The sharp rise in hepatitis C cases is a potential signal of worse things to come.

But while new hepatitis C cases shot up to an estimated 34,000 nationally in 2015 — nearly triple the number in 2010 — new HIV infections actually declined from 45,700 in 2008 to 37,000 in 2014, according to the latest available CDC figures. Injection drug users accounted for about 10 percent of the new infections, according to amfAR.

State officials say they’re skeptical of the HIV numbers. They think there are likely more HIV infections that simply haven’t been detected because many rural areas don’t provide adequate screening and not everyone agrees to be screened.

“Our fear is that the numbers have not actually gone down, but rather that the number of cases diagnosed have fallen due to the lack of testing,” said Kentucky State Health Commissioner Hiram Polk. “It is our belief that the need and the importance of testing has fallen off the radar screen for some providers.”

Detection is crucial, both to get that individual into treatment, and to prevent spread. But resources are needed to expand screenings, added Polk. In Kentucky, 54 of the 120 counties are listed as high-risk for HIV outbreaks. And only 20 permit distribution of clean needles.

The holes in the public health preparedness mean a crisis can spread quickly.

“We are trying to make sure people have access to prevention programs,” said the CDC’s Debra Houry, who leads the National Center for Injury Prevention and Control. “ That can be syringe exchange it can also be linking to medication assisted treatment. It can also be doing HIV and Hepatitis screening and administering naloxone. It’s nice to have that whole portfolio,”

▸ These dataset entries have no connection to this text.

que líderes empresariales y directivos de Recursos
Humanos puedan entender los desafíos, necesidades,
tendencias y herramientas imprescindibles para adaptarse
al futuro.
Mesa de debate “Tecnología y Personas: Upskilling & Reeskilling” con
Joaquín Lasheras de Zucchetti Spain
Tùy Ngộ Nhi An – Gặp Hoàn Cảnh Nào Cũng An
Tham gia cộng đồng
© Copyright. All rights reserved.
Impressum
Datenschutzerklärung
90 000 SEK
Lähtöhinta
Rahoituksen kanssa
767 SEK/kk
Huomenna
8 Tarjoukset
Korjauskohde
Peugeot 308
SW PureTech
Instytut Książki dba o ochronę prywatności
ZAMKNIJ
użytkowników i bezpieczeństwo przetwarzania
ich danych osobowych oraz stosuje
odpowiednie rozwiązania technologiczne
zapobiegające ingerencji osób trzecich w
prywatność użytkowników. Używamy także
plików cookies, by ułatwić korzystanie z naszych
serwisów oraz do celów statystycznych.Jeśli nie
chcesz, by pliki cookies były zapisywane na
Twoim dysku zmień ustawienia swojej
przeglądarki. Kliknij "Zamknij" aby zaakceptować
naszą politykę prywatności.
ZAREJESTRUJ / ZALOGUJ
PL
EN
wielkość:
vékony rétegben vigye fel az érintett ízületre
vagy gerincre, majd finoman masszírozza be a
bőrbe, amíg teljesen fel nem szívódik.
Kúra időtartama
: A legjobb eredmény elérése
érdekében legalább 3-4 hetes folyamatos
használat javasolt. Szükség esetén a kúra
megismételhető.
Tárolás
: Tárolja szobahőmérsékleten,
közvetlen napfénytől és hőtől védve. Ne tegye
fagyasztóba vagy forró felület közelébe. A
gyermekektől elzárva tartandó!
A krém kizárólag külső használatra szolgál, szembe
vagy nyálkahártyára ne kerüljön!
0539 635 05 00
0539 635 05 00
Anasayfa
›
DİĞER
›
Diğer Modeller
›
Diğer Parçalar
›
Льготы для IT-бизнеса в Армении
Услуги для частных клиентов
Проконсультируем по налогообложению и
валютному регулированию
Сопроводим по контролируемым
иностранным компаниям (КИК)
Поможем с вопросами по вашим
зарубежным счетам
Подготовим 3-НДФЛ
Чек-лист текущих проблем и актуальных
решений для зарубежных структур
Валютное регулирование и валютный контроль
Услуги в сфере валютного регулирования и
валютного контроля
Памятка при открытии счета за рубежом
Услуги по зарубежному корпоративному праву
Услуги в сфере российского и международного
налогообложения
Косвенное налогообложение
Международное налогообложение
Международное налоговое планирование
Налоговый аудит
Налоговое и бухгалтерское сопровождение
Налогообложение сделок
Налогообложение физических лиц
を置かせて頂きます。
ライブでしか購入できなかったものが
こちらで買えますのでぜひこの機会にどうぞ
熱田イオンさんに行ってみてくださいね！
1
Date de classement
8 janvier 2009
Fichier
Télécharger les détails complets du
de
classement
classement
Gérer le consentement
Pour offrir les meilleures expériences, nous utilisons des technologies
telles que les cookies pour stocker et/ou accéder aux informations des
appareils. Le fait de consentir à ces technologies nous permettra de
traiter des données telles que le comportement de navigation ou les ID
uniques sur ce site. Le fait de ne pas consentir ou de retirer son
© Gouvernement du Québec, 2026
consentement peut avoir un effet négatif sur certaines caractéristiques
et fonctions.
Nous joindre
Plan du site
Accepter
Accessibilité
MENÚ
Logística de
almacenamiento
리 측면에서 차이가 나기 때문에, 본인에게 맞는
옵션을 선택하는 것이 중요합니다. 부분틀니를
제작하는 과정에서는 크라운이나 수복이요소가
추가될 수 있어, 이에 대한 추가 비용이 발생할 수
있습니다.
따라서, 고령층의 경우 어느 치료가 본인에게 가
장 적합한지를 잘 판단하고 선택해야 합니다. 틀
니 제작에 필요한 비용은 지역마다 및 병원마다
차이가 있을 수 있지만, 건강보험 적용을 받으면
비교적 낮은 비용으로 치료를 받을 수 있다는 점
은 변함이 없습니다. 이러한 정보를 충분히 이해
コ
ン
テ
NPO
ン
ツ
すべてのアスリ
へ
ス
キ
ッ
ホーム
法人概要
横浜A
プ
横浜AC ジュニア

But it’s not always available.

The outbreak in Scott County was “notable for the absence, or minimal availability” of addiction treatment, medication-assisted therapy and needle exchange programs, other CDC researchers have said. When things went south, they did so fast.

“When folks start to use drugs, and they use drugs in groups, it starts to become a really bad situation,” said Matt Brooks, chief executive officer of Indiana Council of Community Mental Health Centers.

A number of counties ravaged by drug abuse are already distributing sterile needles, but the programs are few and far between, mostly underfunded and don’t enjoy broad support from their communities.

“Syringe service programs are really hurting,” said Carl Schmid, deputy executive director for the AIDS Institute. There are only 221 syringe exchanges nationwide, according to amfAR.

Advocates took it as a good sign that the president nominated Adams for Surgeon General, since it was Adams who ultimately convinced Pence to back a needle exchange program.

But many aren’t confident that Adams will wield the same kind of influence in Washington, and they still have concerns about the Trump administration’s commitment to addressing HIV/AIDS infections.

They note that the website for the Office of National AIDS Policy was shuttered days after Trump took office. He still hasn’t tapped anyone to lead the White House Office of National AIDS policy.

“It pretty much says that’s not something that is on their radar,” said Lucy Bradley-Springer, associate professor of the University of Colorado Denver’s Division of Infectious Diseases and former member of the Presidential Advisory Council on HIV/AIDS. She was one of six expert who have resigned from the panel this year in protest of Trump’s policies.